» **TEXTO FORNECIDO**
....

Quando aos 21 anos lhe foi diagnosticado Esclerose Lateral Amiotrófica (ELA), uma doença que causa a morte dos neurónios responsáveis pelos movimentos voluntários, foram-lhe dados apenas mais alguns anos de vida, mas Stpehen Hawking desafiou as probabilidades e fez das unidades dezenas e viveu mais do que 50 anos do que era esperado.

A morte paira como uma certeza sobre todos nós, mas para quem sofre uma doença degenerativa e a desafia diariamente essa certeza terá outra forma, porque a noção de distância do fim interrompe-se, afasta-se do padrão normal. "Vivi com a perspetiva de uma morte precoce nos últimos 49 anos. Não tenho medo da morte, mas não tenho pressa de morrer. Há tanta coisa que quero fazer antes", disse o professor catedrático ao The Guardian em 2011.

A notícia de que vamos morrer antes do tempo, antes do 'prazo' que é a esperança média de vida que nos ensinam na escola, leva a que cada um tenha, naturalmente, uma reação diferente. Uns rezam, outros esperam, outros antecipam sonhos, outros apressam-se para tentar alcançar num curto período de tempo aquilo que planeavam durante toda a sua vida. O físico britânico, que morreu esta quarta-feira, aos 76 anos, era um crente no universo e nas leis da física. E se durante alguns anos vários foram aqueles que colocaram a hipótese de esta crença se estender a um Deus, quando Hawking disse que teríamos de conhecer a “mente de Deus”, no seu livro “Breve História do Tempo”, as suas entrevistas diluíram por completo qualquer sentimento de crença.

Afirmando-se como ateu, dizendo que se “no passado, antes de entendermos a ciência, era lógico acreditar que Deus criou o Universo”, em entrevista ao El Mundo, em 2014, foi peremptório ao declarar que “agora a ciência oferece uma explicação mais convincente”. “O que quis dizer quando disse que conheceríamos ‘a mente de Deus’ era que entenderíamos tudo o que Deus seria capaz de compreender se por acaso existisse. Mas não há nenhum Deus. Sou ateu. A religião acredita em milagres, mas estes são incompatíveis com a ciência”, disse na mesma entrevista.

....

» **LISTAGEM DE DADOS**
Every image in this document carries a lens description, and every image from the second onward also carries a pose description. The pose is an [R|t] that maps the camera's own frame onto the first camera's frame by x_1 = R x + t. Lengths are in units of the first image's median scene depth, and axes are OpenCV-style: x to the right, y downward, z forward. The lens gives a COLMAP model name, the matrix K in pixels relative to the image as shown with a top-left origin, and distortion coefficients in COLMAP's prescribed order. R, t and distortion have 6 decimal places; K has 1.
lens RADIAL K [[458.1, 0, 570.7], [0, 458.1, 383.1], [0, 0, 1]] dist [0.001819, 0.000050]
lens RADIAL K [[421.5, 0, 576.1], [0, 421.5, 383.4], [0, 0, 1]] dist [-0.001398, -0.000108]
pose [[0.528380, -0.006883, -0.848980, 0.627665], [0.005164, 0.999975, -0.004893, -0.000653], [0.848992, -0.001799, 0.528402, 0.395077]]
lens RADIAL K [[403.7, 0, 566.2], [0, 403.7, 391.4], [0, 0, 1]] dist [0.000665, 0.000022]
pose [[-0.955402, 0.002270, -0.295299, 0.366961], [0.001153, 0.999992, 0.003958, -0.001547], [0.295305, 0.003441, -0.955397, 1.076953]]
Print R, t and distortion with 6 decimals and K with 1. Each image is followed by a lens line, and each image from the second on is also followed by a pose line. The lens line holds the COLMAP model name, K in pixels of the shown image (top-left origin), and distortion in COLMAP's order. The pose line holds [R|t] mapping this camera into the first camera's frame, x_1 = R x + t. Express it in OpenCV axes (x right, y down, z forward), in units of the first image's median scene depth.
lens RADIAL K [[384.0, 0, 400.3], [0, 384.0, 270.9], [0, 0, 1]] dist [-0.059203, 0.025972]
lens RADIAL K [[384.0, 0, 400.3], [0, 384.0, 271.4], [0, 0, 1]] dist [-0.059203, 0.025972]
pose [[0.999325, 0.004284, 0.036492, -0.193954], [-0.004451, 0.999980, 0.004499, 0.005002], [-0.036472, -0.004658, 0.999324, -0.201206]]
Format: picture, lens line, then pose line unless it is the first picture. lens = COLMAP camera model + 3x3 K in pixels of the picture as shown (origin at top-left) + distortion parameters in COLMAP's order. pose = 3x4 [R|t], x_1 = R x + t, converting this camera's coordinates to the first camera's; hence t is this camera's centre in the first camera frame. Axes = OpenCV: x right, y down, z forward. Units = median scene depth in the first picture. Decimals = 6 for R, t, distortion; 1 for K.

....

» **TAREFAS A REALIZAR**
(A) Traduza para inglês a seguinte frase do texto sobre Stephen Hawking: "O físico britânico, que morreu esta quarta-feira, aos 76 anos, era um crente no universo e nas leis da física."
(B) Prossiga o texto sobre Stephen Hawking a partir da última frase apresentada.

» **RESPOSTAS POR ITEM**
(A) The British physicist, who died this Wednesday at the age of 76, was a believer in the universe and in the laws of physics.

(B)
“Nós não podemos provar que Deus não existe, mas a ciência faz com que Deus não seja necessário. As leis da física podem explicar o universo sem o pressuposto da existência um Criador”, disse à ABC News em 2010.

O legado que desenvolveu na ciência, cujo trabalho se destacou na área da relatividade e dos buracos negros, e a vida que conseguiu prolongar contra todos os prognósticos iniciais, levaram a que a sua vida se cruzasse também com a filosofia. O mesmo caminho levou-o até à religião.

Membro da Pontifícia Academia das Ciências desde 1986, Hawking foi recebido por quatro Papas - Paulo VI, em abril de 1975; João Paulo II, em outubro de 1981; Bento XVI, em outubro de 2008; e Francisco, em novembro de 2016 - e várias vezes convidado a falar sobre duas áreas que tantas vezes são colocadas em polos opostos: a religião e a ciência.

Em 2010, numa palestra dada na Pontifícia Academia das Ciências, em que falava sobre a origem do universo, Hawking disse que “os cientistas não criaram o mundo, eles estudam-no e tentam imitá-lo”.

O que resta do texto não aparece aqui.